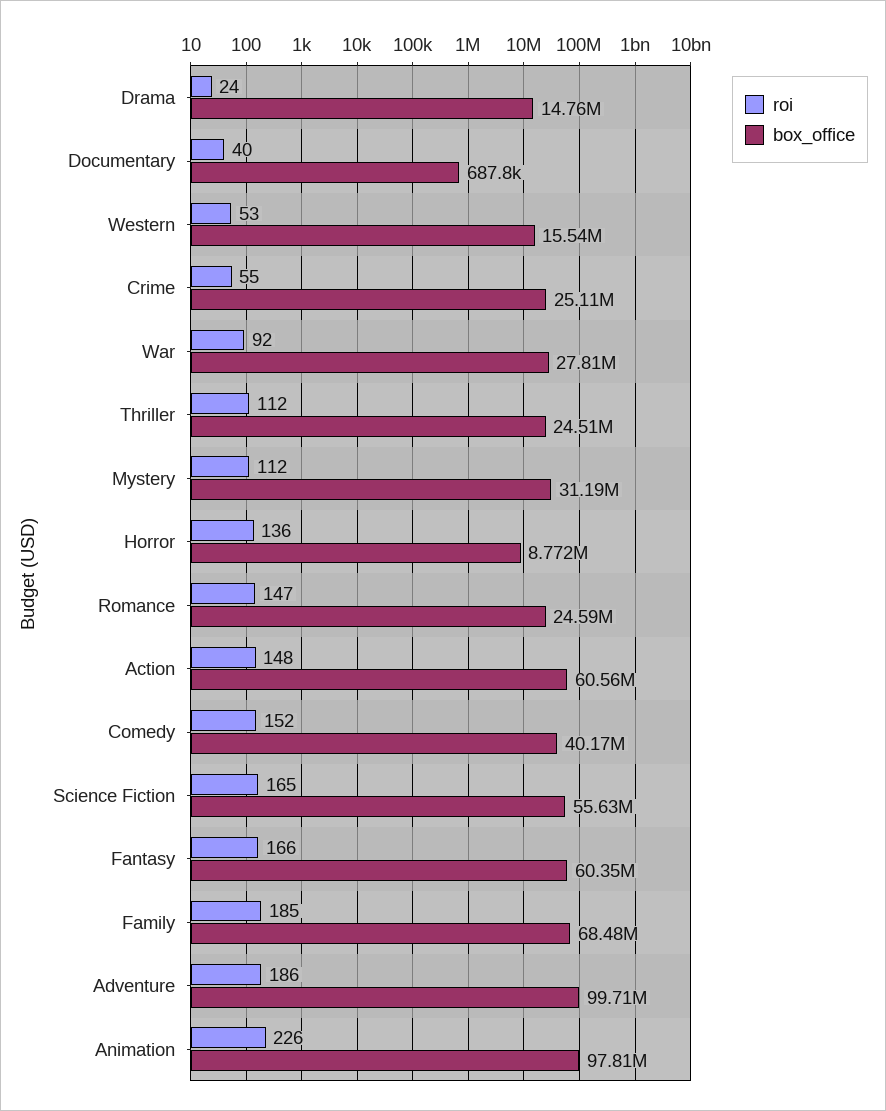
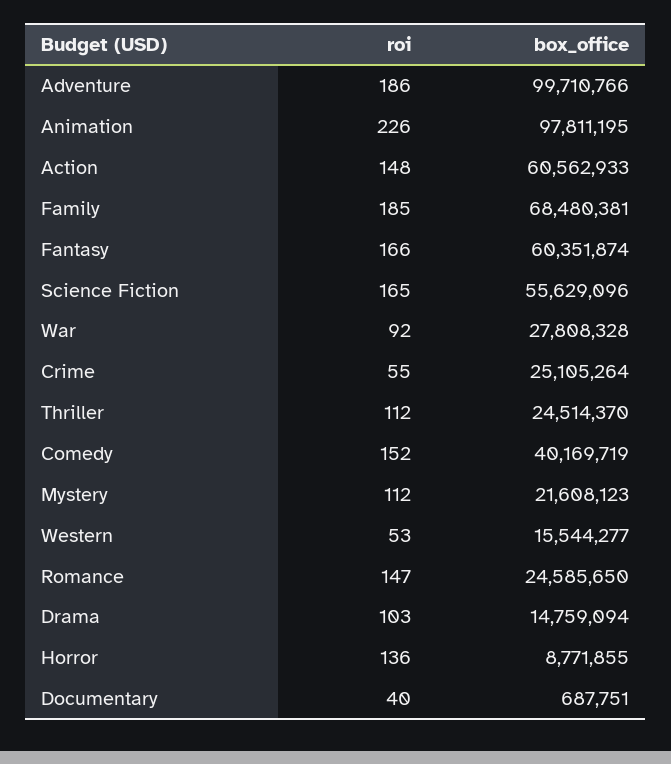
roi, Drama: 24 -> 103
box_office, Mystery: 31190000 -> 21608123

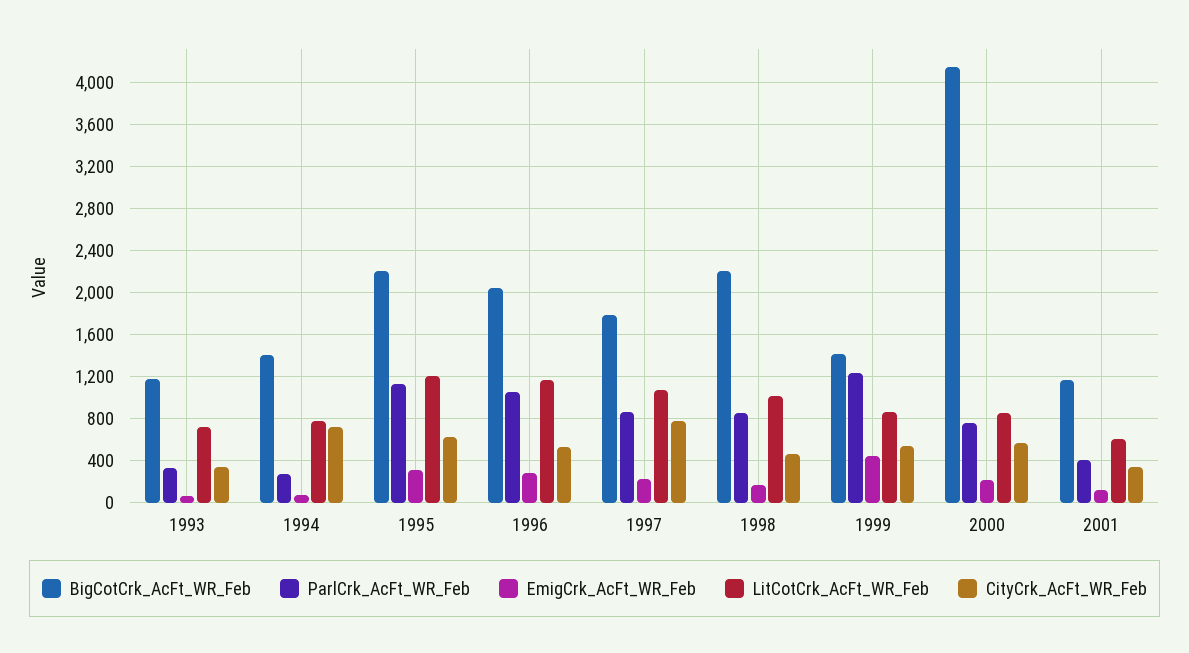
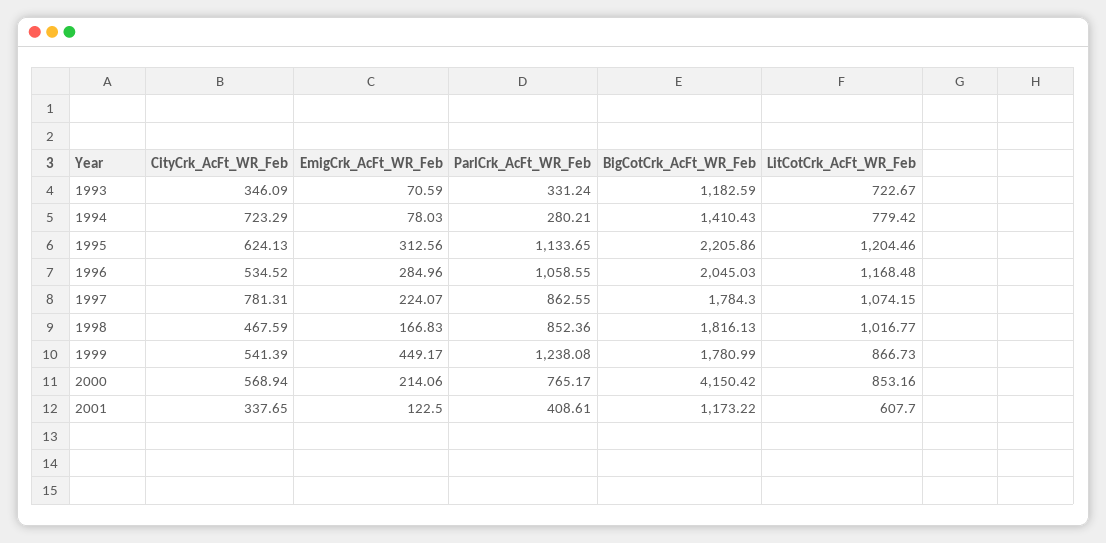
BigCotCrk_AcFt_WR_Feb, 1998: 2200 -> 1816.13
BigCotCrk_AcFt_WR_Feb, 1999: 1400 -> 1780.99

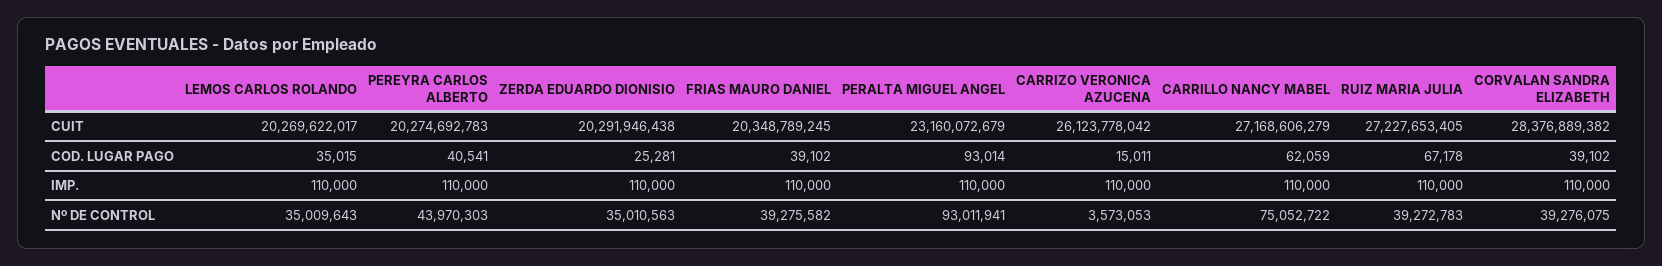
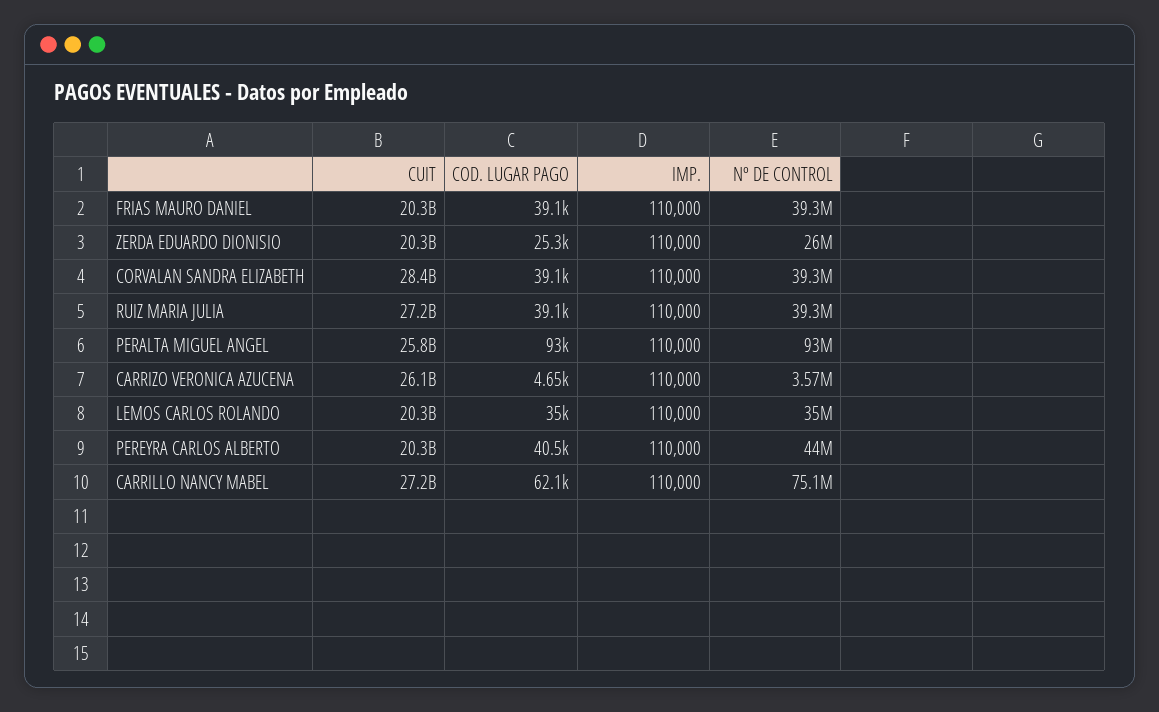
PERALTA MIGUEL ANGEL, CUIT: 23160072679 -> 25800000000
CARRIZO VERONICA AZUCENA, COD. LUGAR PAGO: 15011 -> 4650
RUIZ MARIA JULIA, COD. LUGAR PAGO: 67178 -> 39100
ZERDA EDUARDO DIONISIO, Nº DE CONTROL: 35010563 -> 26000000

- - -

_Work required_. Would it be possible to print the records above verbatim, pictures omitted?

_Response to this task_.
roi, Drama: 24 -> 103
box_office, Mystery: 31190000 -> 21608123

BigCotCrk_AcFt_WR_Feb, 1998: 2200 -> 1816.13
BigCotCrk_AcFt_WR_Feb, 1999: 1400 -> 1780.99

PERALTA MIGUEL ANGEL, CUIT: 23160072679 -> 25800000000
CARRIZO VERONICA AZUCENA, COD. LUGAR PAGO: 15011 -> 4650
RUIZ MARIA JULIA, COD. LUGAR PAGO: 67178 -> 39100
ZERDA EDUARDO DIONISIO, Nº DE CONTROL: 35010563 -> 26000000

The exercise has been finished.